The idea of the great charismatic leader is coming increasingly under scrutiny. Leadership scholars have largely discarded earlier ideas of the heroic leader, or at very least challenged them. In the 1980s, a tamed-down version of charisma was proposed, as the transformational leader. More recently, the expression post-charismatic leader has emerged, from theological and secular sources.

In this context, Nelson Mandela and his story deserves the closest attention. He may be the exceptional case which tests a wider concept. Classical leadership theory would suggest that the course of history was fundamentally influenced by the actions of the great leader.

An excellent recent biography by Professor Lodge adds to several authorized biographies, as well as Mandela’s own accounts. It suggests that Nelson Mandela was

Especially sensitive to the imperatives for acting out a messianic leadership role during his [time as a guerrilla commander] …deliberately constructing a mythological legitimacy.. to engender hopes that salvation would be achieved through heroic self-sacrifice

.

Did the charismatic leader make a difference? The more you dig, the more complexities emerge. Whether you read to challenge the idea of the great leader, or to challenge it, read for yourself.

Look on my works, ye mighty and despair

Today’s story of the tribute in Parliament Square is more of an ironic tale. One version might run as follows.

The idea of erecting a statue to Nelson Mandela has been around for over a decade.

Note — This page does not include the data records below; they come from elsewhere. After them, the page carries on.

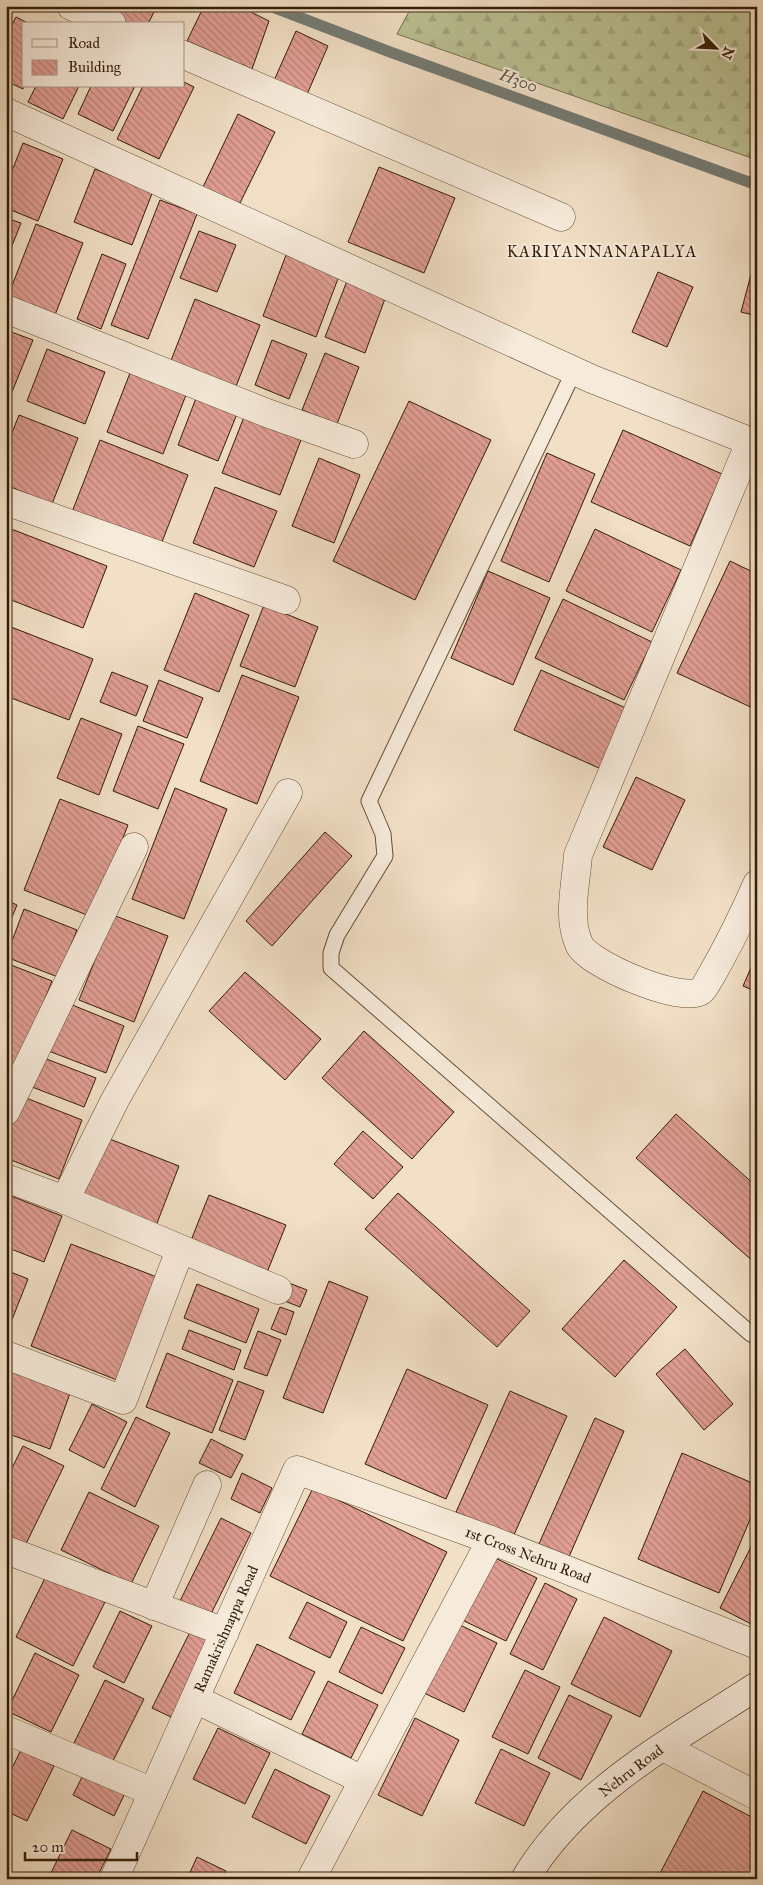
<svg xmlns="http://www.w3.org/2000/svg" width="763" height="1885" font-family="'IM FELL Great Primer',serif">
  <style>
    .forest { fill: url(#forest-firs); stroke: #786f4c }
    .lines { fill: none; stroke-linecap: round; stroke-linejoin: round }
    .stream { stroke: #747b74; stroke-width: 11 }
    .building { fill: url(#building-back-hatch); stroke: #341d05 }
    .lane-casing { stroke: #634e35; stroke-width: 17 }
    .street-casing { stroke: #634e35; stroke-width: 29 }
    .secondary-casing { stroke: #341d05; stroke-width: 29 }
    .lane { stroke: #f6eada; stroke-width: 15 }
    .street { stroke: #f6eada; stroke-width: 28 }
    .secondary { stroke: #f6eada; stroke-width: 28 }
    .labels { text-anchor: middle; stroke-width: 4.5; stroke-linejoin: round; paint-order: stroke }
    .street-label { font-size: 15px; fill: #341d05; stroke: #f6eada }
    .water-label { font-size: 16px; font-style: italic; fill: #544c3c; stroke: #f6eada }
    .neighbourhood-label { font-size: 16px; letter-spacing: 1px; fill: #341d05; stroke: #f6eada }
  </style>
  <defs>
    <pattern id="forest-firs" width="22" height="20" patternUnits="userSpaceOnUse" patternTransform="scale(1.25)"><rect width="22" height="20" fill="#bbc194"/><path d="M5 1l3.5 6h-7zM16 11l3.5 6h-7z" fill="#a1a57e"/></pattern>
    <pattern id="building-back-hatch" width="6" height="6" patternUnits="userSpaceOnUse" patternTransform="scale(1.25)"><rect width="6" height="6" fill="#e19e94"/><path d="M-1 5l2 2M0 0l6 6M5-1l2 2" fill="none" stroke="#b78077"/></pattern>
  </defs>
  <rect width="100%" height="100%" fill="#f1dfc6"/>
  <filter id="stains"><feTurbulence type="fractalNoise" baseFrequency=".004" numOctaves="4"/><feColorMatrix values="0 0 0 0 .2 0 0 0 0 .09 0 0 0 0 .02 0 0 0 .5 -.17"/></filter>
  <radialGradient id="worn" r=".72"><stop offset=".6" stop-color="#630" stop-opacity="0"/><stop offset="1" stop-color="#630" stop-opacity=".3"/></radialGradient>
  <path class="forest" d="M 412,6 L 757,6 L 757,160 L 397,34 Z"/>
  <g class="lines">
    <path class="stream" d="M 270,6 L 390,52 L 757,185"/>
  </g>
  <g class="building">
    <path d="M 92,6 L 157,6 L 148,24 L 127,24 Z"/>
    <path d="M 204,6 L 239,6 L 269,21 L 252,69 L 187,41 Z"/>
    <path d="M 16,17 L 30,24 L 24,24 L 23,89 L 6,81 L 6,37 Z"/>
    <path d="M 296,31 L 328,46 L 305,99 L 272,85 Z"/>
    <path d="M 184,82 L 194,87 L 159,159 L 117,139 L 143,86 L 184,86 Z"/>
    <path d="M 36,86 L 79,86 L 63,119 L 28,102 Z"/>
    <path d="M 91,86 L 135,86 L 113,131 L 78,114 Z"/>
    <path d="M 238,114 L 275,132 L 239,205 L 203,187 Z"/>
    <path d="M 23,143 L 63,159 L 38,221 L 6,208 L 6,186 Z"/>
    <path d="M 379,167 L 455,198 L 424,273 L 348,242 Z"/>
    <path d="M 95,169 L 153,191 L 132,245 L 74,222 Z"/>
    <path d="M 160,200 L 197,214 L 148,339 L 111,325 Z"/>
    <path d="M 6,218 L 21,223 L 6,261 Z"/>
    <path d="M 36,224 L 83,243 L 55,315 L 8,296 Z"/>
    <path d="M 199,231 L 236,245 L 217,292 L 180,278 Z"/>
    <path d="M 757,252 L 757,316 L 741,312 Z"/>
    <path d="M 102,254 L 126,264 L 101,329 L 77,319 Z"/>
    <path d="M 286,255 L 339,276 L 316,337 L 263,316 Z"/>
    <path d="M 658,272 L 693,287 L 667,347 L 632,332 Z"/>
    <path d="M 347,281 L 386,296 L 365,353 L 325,337 Z"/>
    <path d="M 195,299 L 260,325 L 235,389 L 170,363 Z"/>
    <path d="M 6,330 L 33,340 L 6,407 Z"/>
    <path d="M 272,340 L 307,354 L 289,399 L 255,385 Z"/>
    <path d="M 47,349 L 105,372 L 85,424 L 27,401 Z"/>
    <path d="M 325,353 L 359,367 L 337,424 L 302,410 Z"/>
    <path d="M 130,373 L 186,395 L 163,454 L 107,432 Z"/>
    <path d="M 198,393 L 239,409 L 218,461 L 178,445 Z"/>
    <path d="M 409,401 L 491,440 L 415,600 L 333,561 Z"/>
    <path d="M 19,415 L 78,438 L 52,504 L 6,485 L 6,448 Z"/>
    <path d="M 244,417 L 301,440 L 280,495 L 222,473 Z"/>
    <path d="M 623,430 L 722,474 L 690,546 L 591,502 Z"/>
    <path d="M 100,440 L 188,475 L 160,547 L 72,512 Z"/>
    <path d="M 547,453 L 595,474 L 549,582 L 501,561 Z"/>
    <path d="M 319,458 L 360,475 L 334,543 L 292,526 Z"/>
    <path d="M 215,487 L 277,511 L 254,567 L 193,543 Z"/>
    <path d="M 6,527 L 107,566 L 83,628 L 6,598 Z"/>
    <path d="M 595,529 L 681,570 L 652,632 L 566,591 Z"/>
    <path d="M 730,561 L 757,574 L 757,710 L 677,673 Z"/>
    <path d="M 488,571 L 550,598 L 513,685 L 451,658 Z"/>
    <path d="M 195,593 L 249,615 L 219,692 L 164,670 Z"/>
    <path d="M 563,599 L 652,642 L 624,700 L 535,658 Z"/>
    <path d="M 264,605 L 318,627 L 295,687 L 240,666 Z"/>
    <path d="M 6,625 L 93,659 L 69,720 L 6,696 Z"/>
    <path d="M 541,670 L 628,709 L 601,769 L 514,730 Z"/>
    <path d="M 112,672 L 148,686 L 136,716 L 100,702 Z"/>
    <path d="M 242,675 L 299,697 L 257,804 L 200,781 Z"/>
    <path d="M 159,680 L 203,698 L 187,738 L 143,721 Z"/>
    <path d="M 81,718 L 122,734 L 99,795 L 57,778 Z"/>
    <path d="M 138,726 L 184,744 L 158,809 L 113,791 Z"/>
    <path d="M 636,777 L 685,800 L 652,870 L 603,847 Z"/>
    <path d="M 175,788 L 227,809 L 184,919 L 132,899 Z"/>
    <path d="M 60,799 L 128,825 L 92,917 L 24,890 Z"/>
    <path d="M 325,832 L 352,856 L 272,946 L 246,921 Z"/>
    <path d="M 6,900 L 17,905 L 6,932 Z"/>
    <path d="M 24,909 L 77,930 L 58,977 L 6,957 Z"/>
    <path d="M 113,915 L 168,936 L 134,1022 L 79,1000 Z"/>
    <path d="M 757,954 L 757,992 L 743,986 Z"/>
    <path d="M 6,963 L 52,981 L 17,1070 L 6,1066 Z"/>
    <path d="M 245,972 L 321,1039 L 285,1080 L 209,1011 Z"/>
    <path d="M 65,1002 L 124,1026 L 106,1073 L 46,1050 Z"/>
    <path d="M 364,1031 L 454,1112 L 412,1159 L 322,1078 Z"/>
    <path d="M 44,1058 L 96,1078 L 84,1107 L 32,1087 Z"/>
    <path d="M 21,1096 L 82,1120 L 59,1179 L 6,1158 L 6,1133 Z"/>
    <path d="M 676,1114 L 757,1187 L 756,1264 L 636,1158 Z"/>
    <path d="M 363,1131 L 403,1167 L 373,1199 L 334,1164 Z"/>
    <path d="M 102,1136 L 179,1166 L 154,1231 L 76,1200 Z"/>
    <path d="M 398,1193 L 530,1311 L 497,1347 L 365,1229 Z"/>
    <path d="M 6,1194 L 62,1216 L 44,1262 L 6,1247 Z"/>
    <path d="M 209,1195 L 286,1225 L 264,1280 L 188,1248 Z"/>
    <path d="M 71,1244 L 162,1279 L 122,1382 L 31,1346 Z"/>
    <path d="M 624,1260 L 677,1307 L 615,1377 L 562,1329 Z"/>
    <path d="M 6,1270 L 28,1279 L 6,1335 Z"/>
    <path d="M 329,1281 L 368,1297 L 323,1413 L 283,1398 Z"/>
    <path d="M 289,1283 L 307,1290 L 300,1307 L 282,1300 Z"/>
    <path d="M 197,1284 L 259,1309 L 246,1343 L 184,1318 Z"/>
    <path d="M 280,1307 L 294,1312 L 286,1335 L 271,1329 Z"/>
    <path d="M 189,1330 L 241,1350 L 234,1370 L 182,1349 Z"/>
    <path d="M 258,1331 L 281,1340 L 267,1376 L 244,1368 Z"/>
    <path d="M 685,1349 L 733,1404 L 704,1430 L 656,1374 Z"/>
    <path d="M 167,1353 L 233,1380 L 212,1433 L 146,1407 Z"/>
    <path d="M 6,1361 L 73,1385 L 50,1449 L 6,1433 Z"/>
    <path d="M 407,1369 L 488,1405 L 446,1499 L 365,1464 Z"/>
    <path d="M 238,1381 L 264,1391 L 245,1440 L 219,1430 Z"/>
    <path d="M 510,1391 L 567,1416 L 513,1537 L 456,1512 Z"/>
    <path d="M 92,1404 L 127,1422 L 104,1468 L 69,1450 Z"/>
    <path d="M 136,1417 L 170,1433 L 135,1507 L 101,1489 Z"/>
    <path d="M 595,1418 L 624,1431 L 568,1559 L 538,1546 Z"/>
    <path d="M 211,1439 L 243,1455 L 231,1478 L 199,1463 Z"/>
    <path d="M 23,1446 L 64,1466 L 21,1554 L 6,1547 L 6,1480 Z"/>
    <path d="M 682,1453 L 757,1485 L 757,1503 L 719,1593 L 638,1559 Z"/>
    <path d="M 242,1473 L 272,1488 L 260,1513 L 231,1499 Z"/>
    <path d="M 313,1488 L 447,1552 L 403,1641 L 270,1576 Z"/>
    <path d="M 89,1492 L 159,1526 L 131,1584 L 61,1550 Z"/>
    <path d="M 221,1518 L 251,1533 L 207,1622 L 177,1607 Z"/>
    <path d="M 757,1535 L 757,1627 L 720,1608 Z"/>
    <path d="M 491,1556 L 537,1578 L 506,1641 L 460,1619 Z"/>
    <path d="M 47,1574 L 105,1602 L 73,1666 L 16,1637 Z"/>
    <path d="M 545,1583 L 577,1599 L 543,1670 L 510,1654 Z"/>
    <path d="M 307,1602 L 347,1622 L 330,1658 L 289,1638 Z"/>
    <path d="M 120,1611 L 152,1626 L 124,1683 L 93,1667 Z"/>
    <path d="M 604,1617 L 672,1651 L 640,1717 L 571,1684 Z"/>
    <path d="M 456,1623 L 497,1643 L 464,1712 L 422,1692 Z"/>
    <path d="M 361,1627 L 405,1648 L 382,1694 L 339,1672 Z"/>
    <path d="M 192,1628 L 212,1638 L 173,1718 L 152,1708 Z"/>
    <path d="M 257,1644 L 315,1672 L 291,1720 L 234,1693 Z"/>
    <path d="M 35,1653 L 79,1675 L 51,1732 L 7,1711 Z"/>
    <path d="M 525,1670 L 560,1687 L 528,1754 L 492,1737 Z"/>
    <path d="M 105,1680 L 144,1699 L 111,1765 L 73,1745 Z"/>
    <path d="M 328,1681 L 378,1705 L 351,1758 L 302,1734 Z"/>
    <path d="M 569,1695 L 612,1716 L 581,1780 L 538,1758 Z"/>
    <path d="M 415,1718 L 459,1740 L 422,1816 L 378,1795 Z"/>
    <path d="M 218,1728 L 270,1753 L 245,1804 L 193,1779 Z"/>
    <path d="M 501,1749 L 550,1773 L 524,1826 L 475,1803 Z"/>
    <path d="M 21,1750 L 54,1766 L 27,1821 L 6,1811 L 6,1780 Z"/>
    <path d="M 87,1767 L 128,1787 L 114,1816 L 73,1795 Z"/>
    <path d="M 275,1769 L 330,1796 L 306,1844 L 252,1817 Z"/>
    <path d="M 703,1791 L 757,1820 L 757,1879 L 657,1879 Z"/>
    <path d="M 72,1830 L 111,1849 L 96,1879 L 48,1879 Z"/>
    <path d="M 197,1857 L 226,1871 L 222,1879 L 187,1879 Z"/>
  </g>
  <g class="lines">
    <defs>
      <path id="lane" d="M 574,371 L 369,801 L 383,834 L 385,856 L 337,935 L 331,953 L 331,968 L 751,1334 L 757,1330"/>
      <g id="street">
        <path d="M 71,6 L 112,24"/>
        <path d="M 184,55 L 561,217"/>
        <path d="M 6,112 L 592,379 L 757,444"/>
        <path d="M 6,309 L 267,413 L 354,444"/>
        <path d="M 750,442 L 578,855 C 576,884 567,917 579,944 C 587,964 682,1004 701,991 C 705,988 708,980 711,976 C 728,946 743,916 757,884"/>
        <path d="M 6,501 L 286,600"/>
        <path d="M 6,1111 L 134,847"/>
        <path d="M 6,1178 L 65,1200 L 278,1290"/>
        <path d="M 65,1200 L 115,1100 L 288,793"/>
        <path d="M 6,1355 L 123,1400 L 180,1250"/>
        <path d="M 6,1550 L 225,1632"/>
        <path d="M 154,1606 L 207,1485"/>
        <path d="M 195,1699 L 363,1780"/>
        <path d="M 6,1730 L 153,1792"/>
        <path d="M 663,1747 L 757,1796"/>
        <path d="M 114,1879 L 297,1470 L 491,1540 L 757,1645"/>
        <path d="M 311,1879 L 491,1540"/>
      </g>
      <path id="secondary" d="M 525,1879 C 577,1791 674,1740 757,1686"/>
    </defs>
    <use href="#lane" class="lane-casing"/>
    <use href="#street" class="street-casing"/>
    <use href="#secondary" class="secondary-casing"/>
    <use href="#lane" class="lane"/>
    <use href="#street" class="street"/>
    <use href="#secondary" class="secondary"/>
  </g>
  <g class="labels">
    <g class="street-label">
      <text transform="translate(528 1555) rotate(21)" y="5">1st Cross Nehru Road</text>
      <text transform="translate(226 1629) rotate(-66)" y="5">Ramakrishnappa Road</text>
      <text transform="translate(631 1771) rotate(-37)" y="5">Nehru Road</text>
    </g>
    <g class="water-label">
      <text transform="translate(519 80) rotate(20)" y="6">H300</text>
    </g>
    <g class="neighbourhood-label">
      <text x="602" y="257">KARIYANNANAPALYA</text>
    </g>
  </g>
  <rect width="763" height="1885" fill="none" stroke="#f1dfc6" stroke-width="25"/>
  <rect x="8" y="8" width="748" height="1870" fill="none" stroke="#341d05" stroke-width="2.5"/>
  <rect x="12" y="12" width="738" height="1860" fill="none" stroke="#341d05"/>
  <rect x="22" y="22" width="162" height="65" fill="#f6eada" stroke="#a89885"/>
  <rect x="32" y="39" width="25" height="8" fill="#f6eada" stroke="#a89885"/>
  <text x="68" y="48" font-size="15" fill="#341d05">Road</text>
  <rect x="32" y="60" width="25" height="15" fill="url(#building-back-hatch)" stroke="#a89885"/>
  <text x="68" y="72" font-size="15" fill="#341d05">Building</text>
  <g transform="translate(716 48) rotate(114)" stroke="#f6eada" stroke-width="4" paint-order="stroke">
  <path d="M0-4L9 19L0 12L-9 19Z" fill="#341d05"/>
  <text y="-8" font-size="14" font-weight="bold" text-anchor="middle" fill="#341d05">N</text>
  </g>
  <path d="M25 1852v8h112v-8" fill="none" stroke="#341d05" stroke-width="2.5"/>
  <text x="32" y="1852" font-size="15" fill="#341d05" stroke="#f6eada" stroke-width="4" paint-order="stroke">20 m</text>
  <rect width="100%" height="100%" filter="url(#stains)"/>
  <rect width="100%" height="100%" fill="url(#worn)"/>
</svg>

There was (and still is) a highly suitable place in Trafalgar Square, which has four plinths for monumental pieces. Three are occupied with military and monarchic figures. The fourth would be particularly appropriate as it is close to the South Africa House, focus of so many ‘Free Nelson Mandela’ demos during his imprisonment on Robben Island.

When the public was invited to suggest appropriate images, For some while, a favored image was of a piece which would celebrate animals in wartime service. Nelson Mandela was among other front runners together with The Queen, Margaret Thatcher, Lady Diana, as well as long shots such as David Beckham, Winnie the Pooh, and a very large Pidgeon, (capturing one of the more intrusive visiting groups that flock to Trafalgar Square).

The fund-raising ran ahead of the official decision, and the statute commissioned was considered too massive for the original location. Eventually the political pieces fell into place, and Nelson Mandela’s image was unveiled at Parliament Square, rather than close by to that other Nelson atop his column in Trafalgar Square.

What the poet says

Trust the poets to have something interesting to say. Anyone with a taste for such things will find something in Shelley’s words I borrowed above.